Commission welcomes report by Committee Against Torture

The Scottish Human Rights Commission has welcomed new recommendations published by a United Nations Committee to help Scotland improve its human rights record in relation to torture, cruel, inhuman or degrading treatment or punishment.

The UN Committee Against Torture scrutinised the UK’s compliance with the Convention Against Torture, and has made a series of recommendations including:

  • maintaining the current level of human rights protection provided by the Human Rights Act and incorporation of the Convention into national law.

  • addressing prison conditions.

  • implementing a better integration of the Convention standards in areas such as health care.

  • strengthening victims’ right to effective remedy and reparation.

The recommendations in full are at this link.

The Commission submitted a report to the Committee to help inform its analysis of the  UK compliance with the Convention against Torture. The Commission called on the Committee to explore whether more can be done particularly in the context of health and social care, welfare reform, historic child abuse, immigration, some custody settings and corporal punishment.

The Committee’s recommendations reflect a range of concerns raised by the Commission, in particular, we welcome the recommendations that the UK:

  • incorporate the Convention in the domestic legal order and reconsider its position under article 22 of the Convention to accept the right of individual petition, and raise awareness of the Convention’s provisions among members of the judiciary and the public. 
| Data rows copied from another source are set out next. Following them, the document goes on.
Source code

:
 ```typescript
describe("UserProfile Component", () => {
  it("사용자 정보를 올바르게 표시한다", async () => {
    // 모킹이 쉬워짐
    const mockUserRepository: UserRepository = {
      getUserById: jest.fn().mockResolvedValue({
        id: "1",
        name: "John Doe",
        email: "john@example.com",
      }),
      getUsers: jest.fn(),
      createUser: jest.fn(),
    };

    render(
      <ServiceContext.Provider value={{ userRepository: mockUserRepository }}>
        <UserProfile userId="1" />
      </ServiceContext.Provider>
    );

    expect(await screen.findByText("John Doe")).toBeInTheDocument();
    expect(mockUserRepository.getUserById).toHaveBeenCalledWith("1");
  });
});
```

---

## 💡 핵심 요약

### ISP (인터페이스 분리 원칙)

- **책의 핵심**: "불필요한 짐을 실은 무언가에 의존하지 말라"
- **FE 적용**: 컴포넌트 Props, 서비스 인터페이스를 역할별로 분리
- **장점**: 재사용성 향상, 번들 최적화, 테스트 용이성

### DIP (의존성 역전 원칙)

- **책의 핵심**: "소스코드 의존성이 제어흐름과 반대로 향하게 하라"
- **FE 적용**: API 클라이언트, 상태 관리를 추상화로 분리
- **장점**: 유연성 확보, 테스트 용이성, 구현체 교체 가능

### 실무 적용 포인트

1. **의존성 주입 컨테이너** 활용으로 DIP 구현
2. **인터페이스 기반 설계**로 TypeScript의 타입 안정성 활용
  • ensure that restraint against children is used only as a last resort and exclusively to prevent harm to the child or others and ensure that children with mental disabilities shall in no case be detained in police custody but directed to appropriate health institutions.
    establish proper accountability mechanisms and standards in order to prevent ill-treatment of patients receiving health care services.

  • ensure that electrical discharge weapons (such as TASERs) are used exclusively in extreme and limited situations where there is a real and immediate threat to life or risk of serious injury, as a substitute for lethal weapons, and by trained law enforcement personnel only, and expressly prohibiting their use on children and pregnant women.
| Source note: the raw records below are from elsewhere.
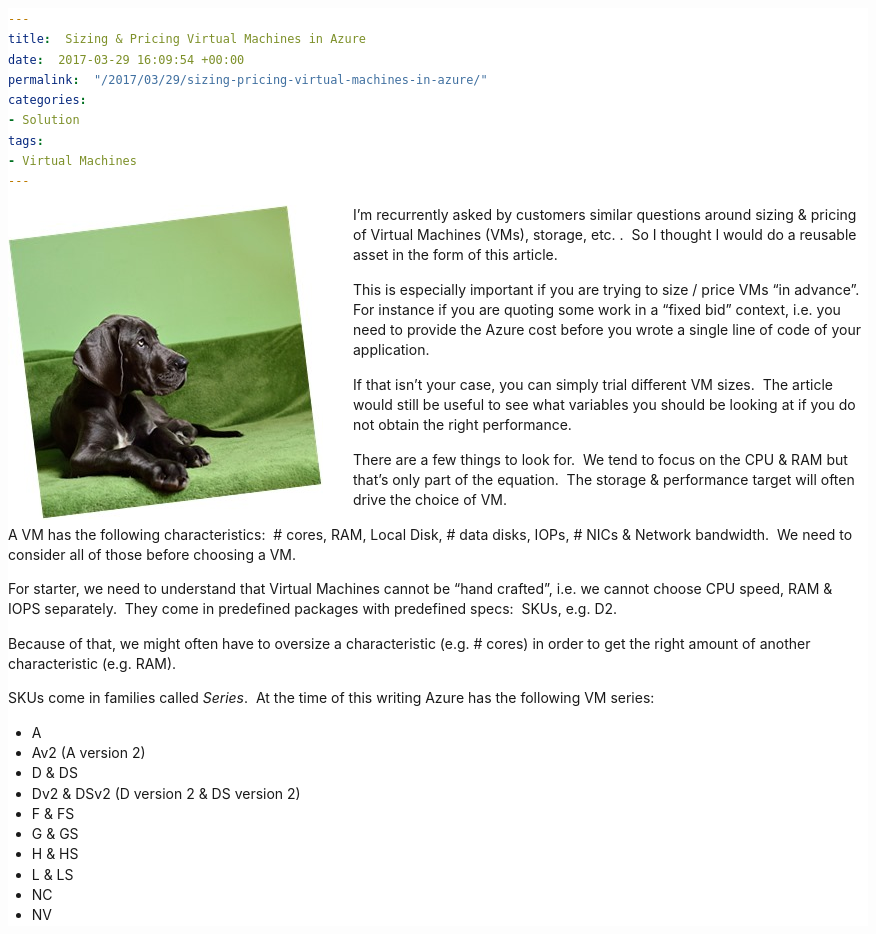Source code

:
 ```yaml
---
title:  Sizing & Pricing Virtual Machines in Azure
date:  2017-03-29 16:09:54 +00:00
permalink:  "/2017/03/29/sizing-pricing-virtual-machines-in-azure/"
categories:
- Solution
tags:
- Virtual Machines
---
```

<a href="assets/2017/3/sizing-pricing-virtual-machines-in-azure/dog-1966394_6402.jpg"><img style="background-image:none;float:left;padding-top:0;padding-left:0;margin:0 30px 0 0;display:inline;padding-right:0;border-width:0;" title="Blue great dane puppy" src="assets/2017/3/sizing-pricing-virtual-machines-in-azure/dog-1966394_640_thumb2.jpg" alt="https://pixabay.com/en/dog-dog-breed-large-puppy-1966394/" width="315" height="315" align="left" border="0" /></a>I’m recurrently asked by customers similar questions around sizing &amp; pricing of Virtual Machines (VMs), storage, etc. .  So I thought I would do a reusable asset in the form of this article.

This is especially important if you are trying to size / price VMs “in advance”.  For instance if you are quoting some work in a “fixed bid” context, i.e. you need to provide the Azure cost before you wrote a single line of code of your application.

If that isn’t your case, you can simply trial different VM sizes.  The article would still be useful to see what variables you should be looking at if you do not obtain the right performance.

There are a few things to look for.  We tend to focus on the CPU &amp; RAM but that’s only part of the equation.  The storage &amp; performance target will often drive the choice of VM.

A VM has the following characteristics:  # cores, RAM, Local Disk, # data disks, IOPs, # NICs &amp; Network bandwidth.  We need to consider all of those before choosing a VM.

For starter, we need to understand that Virtual Machines cannot be “hand crafted”, i.e. we cannot choose CPU speed, RAM &amp; IOPS separately.  They come in predefined packages with predefined specs:  SKUs, e.g. D2.

Because of that, we might often have to oversize a characteristic (e.g. # cores) in order to get the right amount of another characteristic (e.g. RAM).

SKUs come in families called <em>Series</em>.  At the time of this writing Azure has the following VM series:
<ul>
 	<li>A</li>
 	<li>Av2 (A version 2)</li>
 	<li>D &amp; DS</li>
 	<li>Dv2 &amp; DSv2 (D version 2 &amp; DS version 2)</li>
 	<li>F &amp; FS</li>
 	<li>G &amp; GS</li>
 	<li>H &amp; HS</li>
 	<li>L &amp; LS</li>
 	<li>NC</li>
 	<li>NV</li>
</ul>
  • prohibit corporal punishment of children in all settings, repealing all legal defences currently in place, and further promote positive non-violent forms of discipline via public campaigns as an alternative to corporal punishment.

  • set concrete targets to reduce the high level of imprisonment and overcrowding. The Committee recommended that the State party pay due attention to the recommendations of the Commission on Women Offenders in Scotland.

  • continue to provide bodies constituting the National Preventive Mechanism with sufficient human, material and financial resources to discharge their prevention mandate independently and effectively.

Diego Quiroz, Policy Officer at the Scottish Human Rights Commission, said: “Scotland has demonstrated a steady development in human rights and it is essential that we continue to improve human rights standards in all contexts, including health and social care settings, and particularly for those living in poverty or in extremely difficult situations such as those faced by asylum seekers and children in detention.

"The Commission welcomes the Committee’s recommendations as an opportunity to identify gaps and good practices in order to work with the Scottish Government and public authorities to achieve greater compliance and progress on human rights in Scotland.”